> _What needs to be done_:
Lay out every line of the rows below as a Markdown table with the columns No. and Text, numbering the lines in order and skipping blank ones. Leave the pictures out.

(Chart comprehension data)
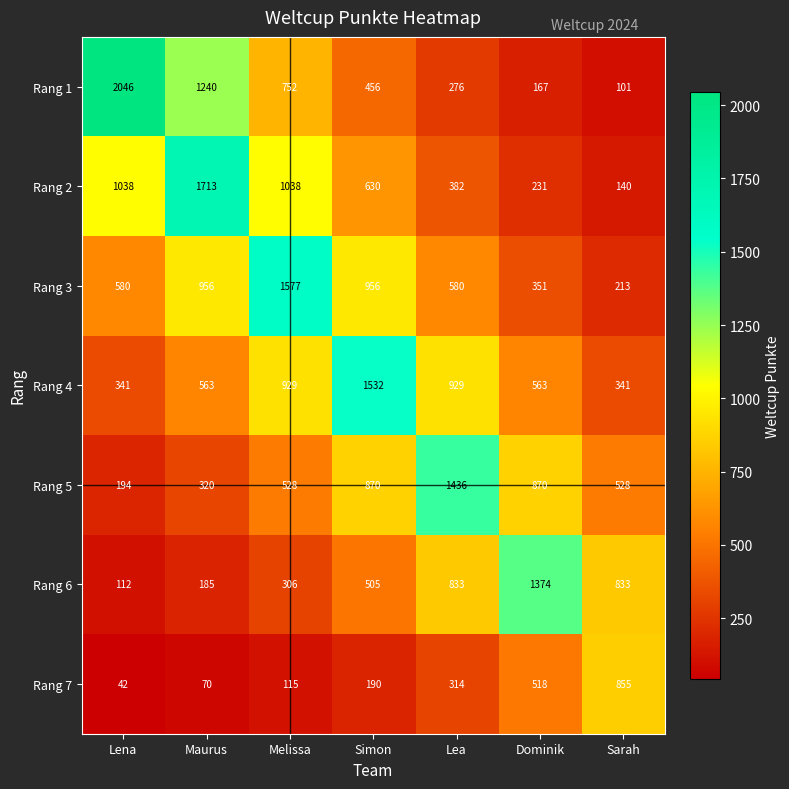

At how many categories does at least one series exceed 1883?

1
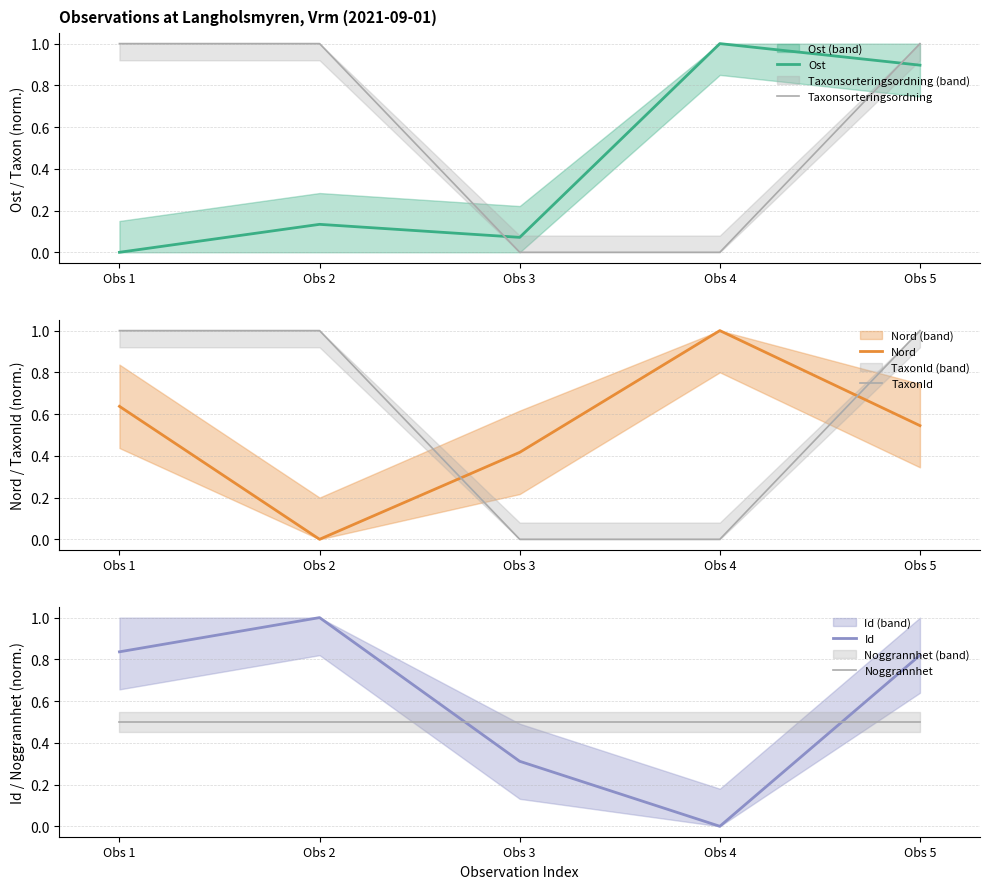

Reading left to right, extract all data points from this chart.

Ost: 0.0	0.1	0.1	1.0	0.9
Taxonsorteringsordning: 1.0	1.0	0.0	0.0	1.0
Nord: 0.6	0.0	0.4	1.0	0.5
TaxonId: 1.0	1.0	0.0	0.0	1.0
Id: 0.8	1.0	0.3	0.0	0.8
Noggrannhet: 0.5	0.5	0.5	0.5	0.5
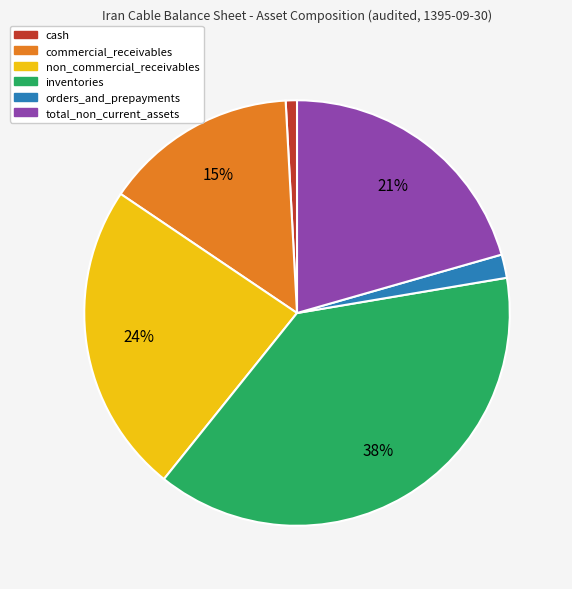

What percentage is the total_non_current_assets slice, to the nearest percent?

21%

> _Exercise answer_:
| No. | Text |
|---|---|
| 1 | At how many categories does at least one series exceed 1883? |
| 2 | 1 |
| 3 | Reading left to right, extract all data points from this chart. |
| 4 | Ost: 0.0	0.1	0.1	1.0	0.9 |
| 5 | Taxonsorteringsordning: 1.0	1.0	0.0	0.0	1.0 |
| 6 | Nord: 0.6	0.0	0.4	1.0	0.5 |
| 7 | TaxonId: 1.0	1.0	0.0	0.0	1.0 |
| 8 | Id: 0.8	1.0	0.3	0.0	0.8 |
| 9 | Noggrannhet: 0.5	0.5	0.5	0.5	0.5 |
| 10 | What percentage is the total_non_current_assets slice, to the nearest percent? |
| 11 | 21% |